The Lake Travis school district took a slightly different approach, starting off the school year with only active cases displayed on the dashboard and only updating the site when there was a change in the district’s active caseload. In late October, the district changed the dashboard in response to feedback from families and members of the media to include cumulative cases as well as active cases.

“Our initial goal was to provide a snapshot of current cases, active cases,” spokesperson Marco Alvarado said. “Looking at a cumulative, we definitely see the value of what is the big picture. … What parents want to see, and the community wants to see, is what has been the overall impact.”

The cumulative case count as of Nov. 25 shows 63 cases.

The dashboard is updated at least once a week, usually more often if there is a new case or a case is no longer considered active. Campus principals send information about new cases to district administrators, who share them with the communications team, Alvarado said.

In addition to the mandatory campus-wide emails about new cases, and the contract tracing process, Lake Travis schools also send out emails to individual classes and programs where a staff member or student has tested positive.

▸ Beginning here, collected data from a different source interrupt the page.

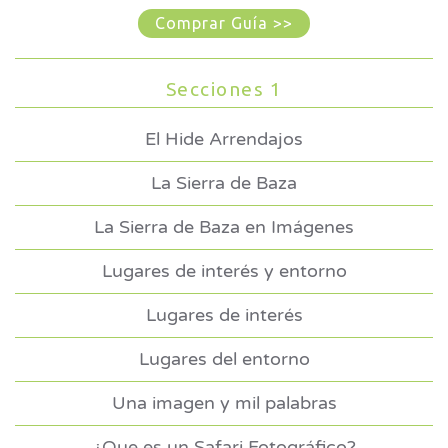
Comprar Guía >>
Secciones 1
El Hide Arrendajos
La Sierra de Baza
La Sierra de Baza en Imágenes
Lugares de interés y entorno
Lugares de interés
Lugares del entorno
Una imagen y mil palabras
¿Que es un Safari Fotográfico?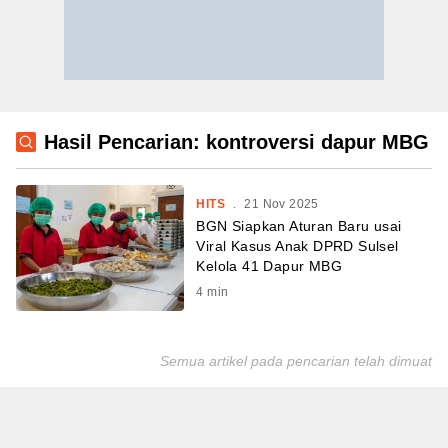
Hasil Pencarian: kontroversi dapur MBG
HITS
.
21 Nov 2025
BGN Siapkan Aturan Baru usai
Viral Kasus Anak DPRD Sulsel
Kelola 41 Dapur MBG
4
min
Semua artikel pada pencarian telah dimuat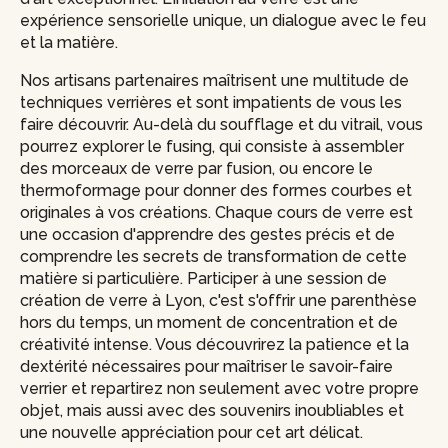
expérience sensorielle unique, un dialogue avec le feu
et la matière.
Nos artisans partenaires maîtrisent une multitude de
techniques verrières et sont impatients de vous les
faire découvrir. Au-delà du soufflage et du vitrail, vous
pourrez explorer le fusing, qui consiste à assembler
des morceaux de verre par fusion, ou encore le
thermoformage pour donner des formes courbes et
originales à vos créations. Chaque cours de verre est
une occasion d'apprendre des gestes précis et de
comprendre les secrets de transformation de cette
matière si particulière. Participer à une session de
création de verre à Lyon, c'est s'offrir une parenthèse
hors du temps, un moment de concentration et de
créativité intense. Vous découvrirez la patience et la
dextérité nécessaires pour maîtriser le savoir-faire
verrier et repartirez non seulement avec votre propre
objet, mais aussi avec des souvenirs inoubliables et
une nouvelle appréciation pour cet art délicat.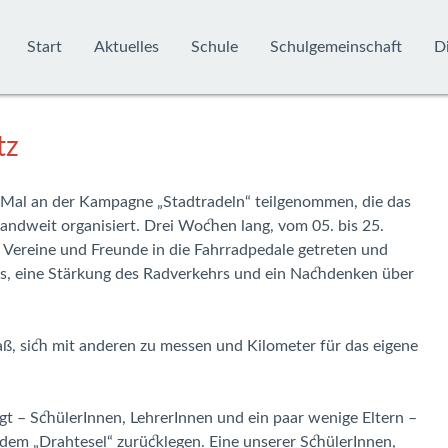
Start
Aktuelles
Schule
Schulgemeinschaft
Di
tz
 Mal an der Kampagne „Stadtradeln“ teilgenommen, die das
andweit organisiert. Drei Wochen lang, vom 05. bis 25.
Vereine und Freunde in die Fahrradpedale getreten und
 es, eine Stärkung des Radverkehrs und ein Nachdenken über
, sich mit anderen zu messen und Kilometer für das eigene
t – SchülerInnen, LehrerInnen und ein paar wenige Eltern –
dem „Drahtesel“ zurücklegen. Eine unserer SchülerInnen,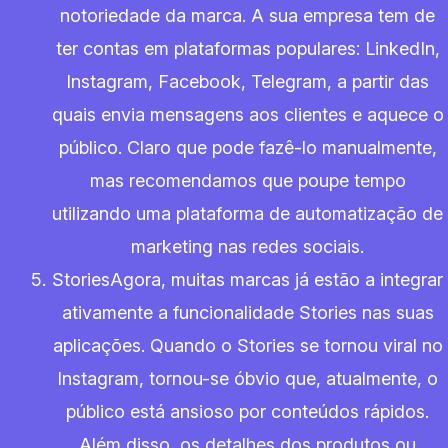
notoriedade da marca. A sua empresa tem de
ter contas em plataformas populares: LinkedIn,
Instagram, Facebook, Telegram, a partir das
quais envia mensagens aos clientes e aquece o
público. Claro que pode fazê-lo manualmente,
mas recomendamos que poupe tempo
utilizando uma plataforma de automatização de
marketing nas redes sociais.
StoriesAgora, muitas marcas já estão a integrar
ativamente a funcionalidade Stories nas suas
aplicações. Quando o Stories se tornou viral no
Instagram, tornou-se óbvio que, atualmente, o
público está ansioso por conteúdos rápidos.
Além disso, os detalhes dos produtos ou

Officials in both districts say maintaining the dashboards, and communicating with families and staff, is yet another example of how the pandemic added new work for schools. District leaders in both Eanes and Lake Travis said campuses get information about new cases at all hours of the day and night and have to respond as quickly as possible.

“I think that’s the story of COVID-19. None of us went to school to learn how to respond to a pandemic,” McWhorter said. “This is just something that we’ve had to adapt to and we’re learning as we go through the process and everyday there’s something different.”

Alvarado said that everyone in the education field has taken on additional responsibilities because of the coronavirus, and running the dashboard is just one small example.

“We are responsible for communicating every time we’ve had a staff member or student who has contracted the virus. It’s our new normal,” he said. “It’s being transparent and being accessible and being able to share as much as we can with our parents and our public. It’s our duty.”

May said the most important thing is providing families with information about what is going on in the district’s schools.

“It’s about transparency around what is going on in our schools so people have an accurate picture,” she said. “Every grading period parents get to make a selection of if they want to come back into the building or stay remote, and so this is just information and data for them to have if they want to factor that into a decision.”